Mr. Urbahn is careful to say: “I’m not a journalist. I was watching the news; they were very careful not to report things that were rumor or single-sourced, and that was the right thing to do.” But he knows his way around a newsroom, and has some experience with the way that lone scribblings can ricochet around the Internet. As an undergraduate columnist for the Yale Daily News, Mr. Urbahn earned a degree of blog notoriety for a piece titled “Radical Un-chic: Think Before You Wear,” which decried the uptick of Marxist paraphernalia on campus.
“In casually walking around campus Monday and Tuesday, I saw no fewer than three pre-frosh wearing T-shirts emblazoned with Che Guevara’s pensive black and white face; another proudly sported the Soviet hammer and sickle,” he wrote. “While hardly evidence of a Red invasion of the Yale campus, the approval of communist [sic] emblems as acceptable pop culture icons is nothing short of disturbing.”
A summa cum laude in religious studies, Mr. Urbahn is remembered from his days around New Haven as an earnest and unapologetic motorcycle-riding conservative—a rarity on a campus where, according to one classmate of Mr. Urbahn’s, transvestites outnumber Republicans. After an internship with the Department of Defense, he was hired by Mr. Rumsfeld’s office. He survived a brief interregnum on Capitol Hill after his boss was sacked, then returned to Mr. Rumsfeld’s orbit when the former secretary set up the Rumsfeld Foundation on M Street in downtown D.C. He helped Mr. Rumsfeld write his memoirs, Known and Unknown—the book debuted at No. 1 on the New York Times best-seller list, before falling from sight a few weeks later—at which point, FishbowlDC named him one of the capital’s “Hottest Media Types.” He is now safely settled down with his wife, Kristen, of Louisville, Ky. (Mr. Urbahn graduated high school in New Canaan, Conn.)
In Mr. Rumsfeld’s office, he developed a reputation as a fierce defender of his boss. He once criticized the Pulitzer Committee for honoring the New York Times for a piece that smeared Mr. Rumsfeld. “Does the Pulitzer give prizes for works of fiction?” he said. “Perhaps they just got the wrong category.” He also took shots at luminaries like Sy Hersh and Bob Woodward for what he deemed biased and inaccurate reporting.
(After Mr. Woodward wrote a harsh review of Mr. Rumsfeld’s memoir, Mr. Urbahn sent out a statement which read, “The well known story about Bob Woodward is that he practices what is derided as ‘access journalism,’ whereby he favors those who provide him with information and gossip and leak against their colleagues. Those who refuse to play along, such as Donald Rumsfeld, then pay the price.”)
Before his famous tweet went out Sunday night, official Washington had been in a kind of frenetic standstill.
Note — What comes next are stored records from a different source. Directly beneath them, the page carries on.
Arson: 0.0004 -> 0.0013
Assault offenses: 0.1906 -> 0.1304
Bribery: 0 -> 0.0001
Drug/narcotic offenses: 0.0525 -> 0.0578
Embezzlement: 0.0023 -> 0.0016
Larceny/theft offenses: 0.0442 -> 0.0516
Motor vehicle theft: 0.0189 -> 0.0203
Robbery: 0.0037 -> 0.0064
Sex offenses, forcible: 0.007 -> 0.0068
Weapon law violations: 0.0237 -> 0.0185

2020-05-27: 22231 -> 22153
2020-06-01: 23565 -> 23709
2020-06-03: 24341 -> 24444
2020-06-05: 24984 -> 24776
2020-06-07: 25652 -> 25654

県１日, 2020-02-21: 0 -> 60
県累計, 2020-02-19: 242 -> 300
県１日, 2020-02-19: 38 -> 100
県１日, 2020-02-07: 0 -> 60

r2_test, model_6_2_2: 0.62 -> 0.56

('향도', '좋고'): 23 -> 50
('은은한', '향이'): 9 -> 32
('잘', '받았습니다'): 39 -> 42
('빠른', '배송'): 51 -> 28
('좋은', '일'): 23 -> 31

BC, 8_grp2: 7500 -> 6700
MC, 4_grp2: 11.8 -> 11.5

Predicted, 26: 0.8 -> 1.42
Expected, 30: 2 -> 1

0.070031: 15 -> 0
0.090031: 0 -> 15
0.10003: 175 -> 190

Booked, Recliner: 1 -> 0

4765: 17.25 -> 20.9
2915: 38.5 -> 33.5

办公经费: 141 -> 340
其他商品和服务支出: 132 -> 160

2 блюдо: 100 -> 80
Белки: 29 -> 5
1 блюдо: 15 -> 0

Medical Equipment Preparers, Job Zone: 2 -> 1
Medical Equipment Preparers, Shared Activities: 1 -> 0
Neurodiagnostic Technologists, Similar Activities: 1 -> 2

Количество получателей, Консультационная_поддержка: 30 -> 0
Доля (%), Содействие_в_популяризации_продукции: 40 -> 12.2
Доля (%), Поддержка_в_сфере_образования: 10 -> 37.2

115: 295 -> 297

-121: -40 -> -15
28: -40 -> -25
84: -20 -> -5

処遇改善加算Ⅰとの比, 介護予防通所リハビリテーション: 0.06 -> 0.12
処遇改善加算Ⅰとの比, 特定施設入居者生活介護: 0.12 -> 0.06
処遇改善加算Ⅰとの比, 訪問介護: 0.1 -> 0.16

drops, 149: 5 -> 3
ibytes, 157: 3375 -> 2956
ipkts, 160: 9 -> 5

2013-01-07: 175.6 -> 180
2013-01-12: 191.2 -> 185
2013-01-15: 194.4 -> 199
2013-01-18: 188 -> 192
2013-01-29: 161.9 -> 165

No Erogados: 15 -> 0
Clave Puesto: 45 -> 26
Cheryl Bolen, a White House reporter with BNA, a trade publication for government professionals, had been on pool duty earlier in the day, which included live reports on Mr. Obama’s half a round of golf, until the White House press office had given the lid—journalism-speak for the notice that the president would have no more avails for the rest of the day. When the lid was suddenly lifted, she hustled back to the White House from her home in suburban Maryland, but administration officials remained tight-lipped. She was emailing and calling around to her sources when Mr. Urbahn’s tweet went live.
“Apparently a few minutes later it hit Twitter, and a colleague of mine, a reporter friend of mine emailed me, and said I believe bin Laden has died,” Ms. Bolen said.
Sam Stein, the Huffington Post’s man in D.C., was packing up to attend his grandmother’s funeral in Connecticut when he went back to work and started scrolling through Twitter, listening to cable news and emailing his editors. A reporter on staff who knew Mr. Urbahn reached out to him, and the rest of the staff now at least had a more specific, yes-or-no question to ask to their sources.